Friedlander got tested at the time too, even though he had no symptoms. But, he was negative for celiac. So, he forged on, enjoying beers and burgers during his college years and indulging during regular visits to Taco Bell. Then, a few years ago he noticed he was getting light-headed and dizzy. He was anemic. It was celiac.

“It’s given us something to bond over.”

Soon after, Serrano went in for a regular endoscopy to check her intestines. Her brother set one up for the same day. Afterwards it was clear; they both had celiac. As nurses pushed them into the waiting room in wheelchairs, Friedlander told Serrano he wanted to have one last gluten-filled hurrah. Pizza, burgers, beer, cookies and cake. Serrano set him straight.

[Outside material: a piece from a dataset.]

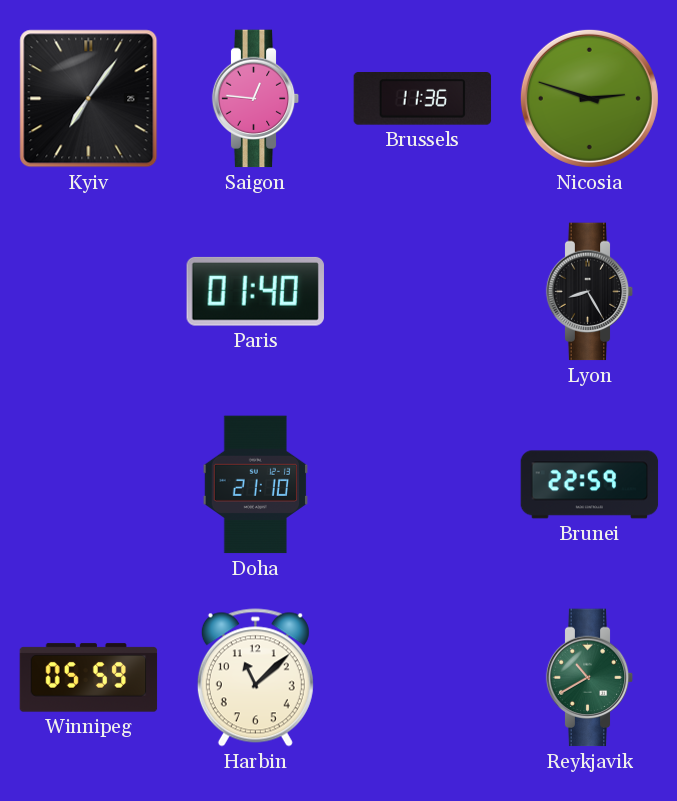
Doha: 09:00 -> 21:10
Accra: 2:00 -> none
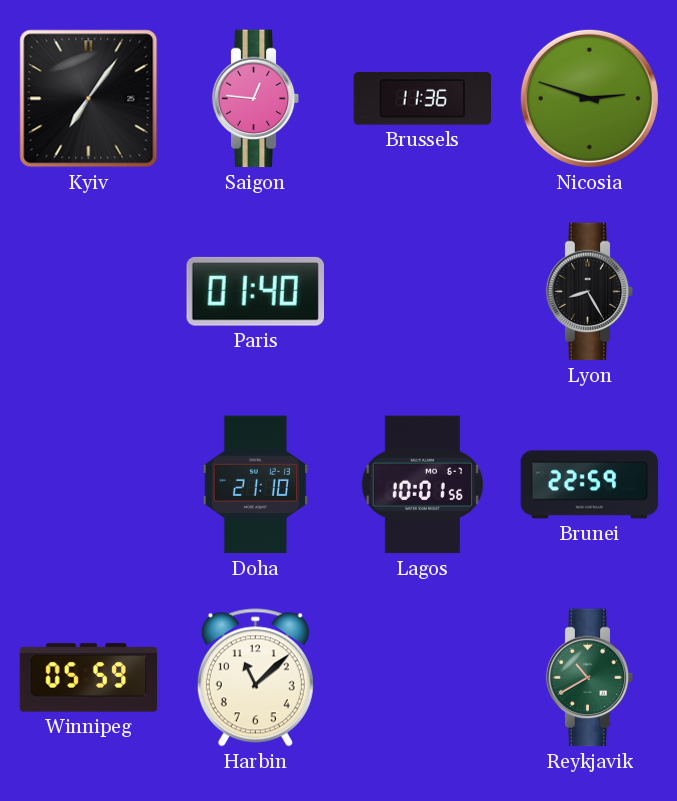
Lagos: none -> 10:01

“She said ‘no you can’t do that,’” Friedlander said. “She told me stories about people who don’t follow the diet, what can happen to them.”

From then on, Serrano has served as her brother’s guide, facilitating his way into the world of gluten-free eating. After his diagnosis, Friedlander regularly snapped photos of food labels and texted them to his sister to screen for gluten. When he moved back home to Chicago from Indiana, she showed him the best gluten-free friendly restaurants, and at grocery stores, pointed out the tastiest gluten-free cookies and crackers.

“It’s given us something to bond over,” Serrano says. “I’ve helped him navigate everything, and we enjoy sharing gluten free food together.”

The twins talk more today than they did in the past, Friedlander said. “It’s been a big help having her,” he said, “and I know she’s enjoyed helping me and having someone who can relate to her. We talk more now. We’re more open and we’re closer because of it.”